Since the boys//girls in Congress do better than hedge fund managers and beat the market handily - I'd say there's some self-enrichment benefit in cheating....



Quote from jem:
Its obvious somebody really high up... say a German President or someone who lost of lot of money when these funds were shorting companies into destruction... wants cohen out of business or in jail. Should he just not take his billions and close down.
Surely he can get his buddies at goldman and the fed to broker an exit strategy.
Steve as your ET internet lawyer... its time get out. Your people are getting picked off one by one. They will roll. That is how the Federal govt rolls.
This should be a movie.
He is warned... stopped shorting my companies.
He says fuck you- you don't have that kind of power.. Goldmans money is in my fund. We own the Fed you idiot. We own the govt.
The official vows to take him down
He says fuck you.
He seems to be losing.
Quote from zdreg:
the US is one crazy country where people, sometime, go to jail for insider trading for a longer period than murder. in reality it is just a tax on the rich.
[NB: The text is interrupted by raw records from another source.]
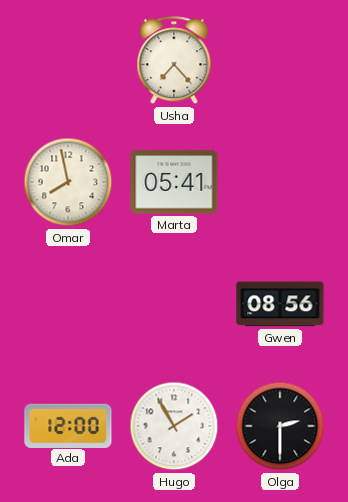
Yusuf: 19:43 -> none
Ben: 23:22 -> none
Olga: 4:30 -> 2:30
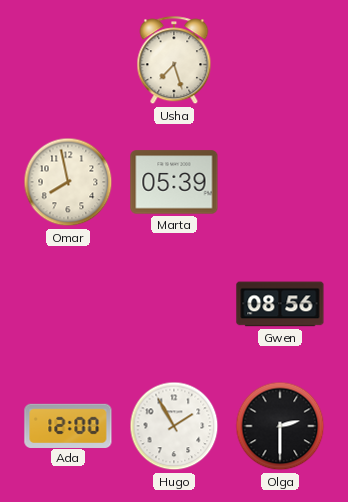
Usha: 7:23 -> 7:27
Marta: 05:41 -> 05:39
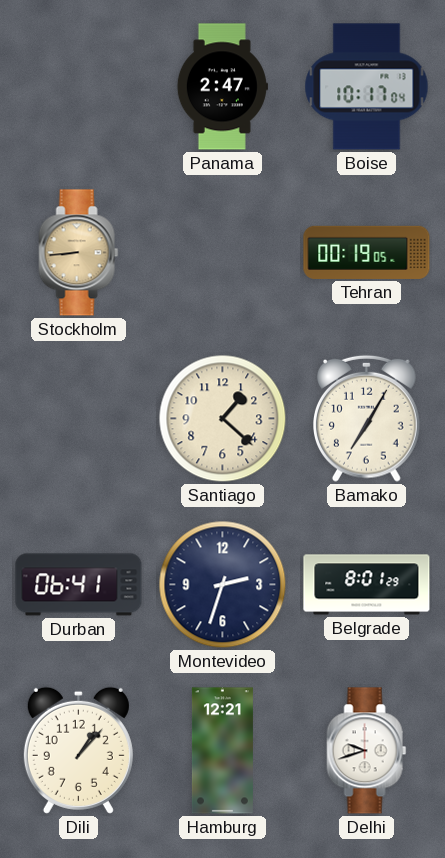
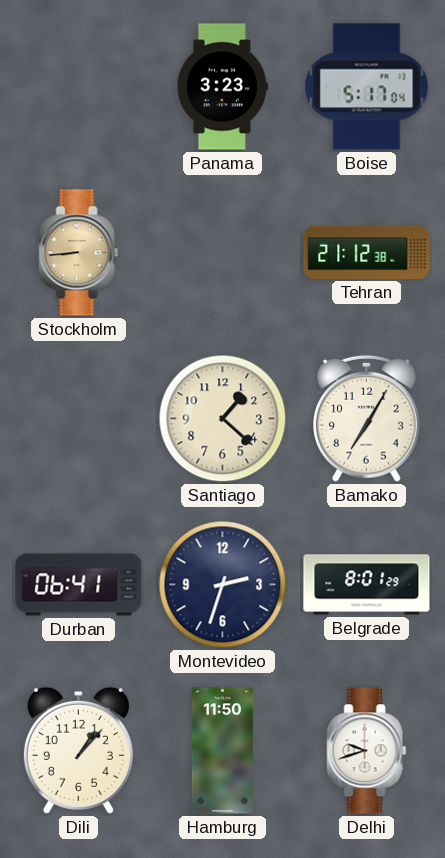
Panama: 2:47 -> 3:23
Boise: 10:17 -> 5:17
Tehran: 00:19 -> 21:12
Hamburg: 12:21 -> 11:50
there is plenty economic justification to legalize insider trading. banning insider trading is an easy sell to the clueless public.
Quote from zdreg:
the US is one crazy country where people, sometime, go to jail for insider trading for a longer period than murder. in reality it is just a tax on the rich.
there is plenty economic justification to legalize insider trading. banning insider trading is an easy sell to the clueless public.

Quote from jem:
my theory was that there were more trends in the market when insider trading was allowed.
I also agree that you should either allow it... or really shut it down harsh. Right now everybody seems to get away with it, except for a few select times. This its illegal but everyone gets away with it is not good for the markets. That is why I think someone powerful is really pissed at SAC.
Quote from zdreg:
the US is one crazy country where people, sometime, go to jail for insider trading for a longer period than murder. in reality it is just a tax on the rich.
there is plenty economic justification to legalize insider trading. banning insider trading is an easy sell to the clueless public.
Quote from bwolinsky:
Uh, no, they don't get away with it!
The issue is fairness and the damaging effects of the inefficiency of imperfect information some investors may have versus others. This is illegal as it is completely unfair. Mere knowledge isn't illegal, but the issue is if you pretend you don't know or do know something is material, non-public information of course you should not trade on it. It's just ethics. This dilutes the value of prices and until they are allowed to move the reason for the way it is now is because it is unethical to make money off information that is obviously going to produce profitable illegal trades.
Seriously, do you believe the Japanese have better markets? Or allow fairness? They don't and I doubt inside info trading rules will ever be legal and if the congressional crackdown on inside information trading isn't more than obvious that trading on inside information legally will never happen in the United States it probably won't ever happen then....at least for a very long time...
Quote from jem:
ah, yes they do get away with it... all the time.
just go back an look at the trades made around the time of the 2008 bank bailouts.
guys were making moves after fed hearings and bailout plans.
You think the Sec is going to come down on the big companies or the wall street banks.
Guys like Larry Ellison dump shares while going CNBC and lying about their expected numbers.
Quote from zdreg:
"Guys like Larry Ellison dump shares while going CNBC and lying about their expected numbers. "
your scenario is doubtful. my guess is that ellison's sales are automatic. at the moment he is on tv that is the best guess if the sales trend continues. sometimes sales in the one or two weeks prior to end of the quarter change drastically resulting in the upending of earnings forecasts.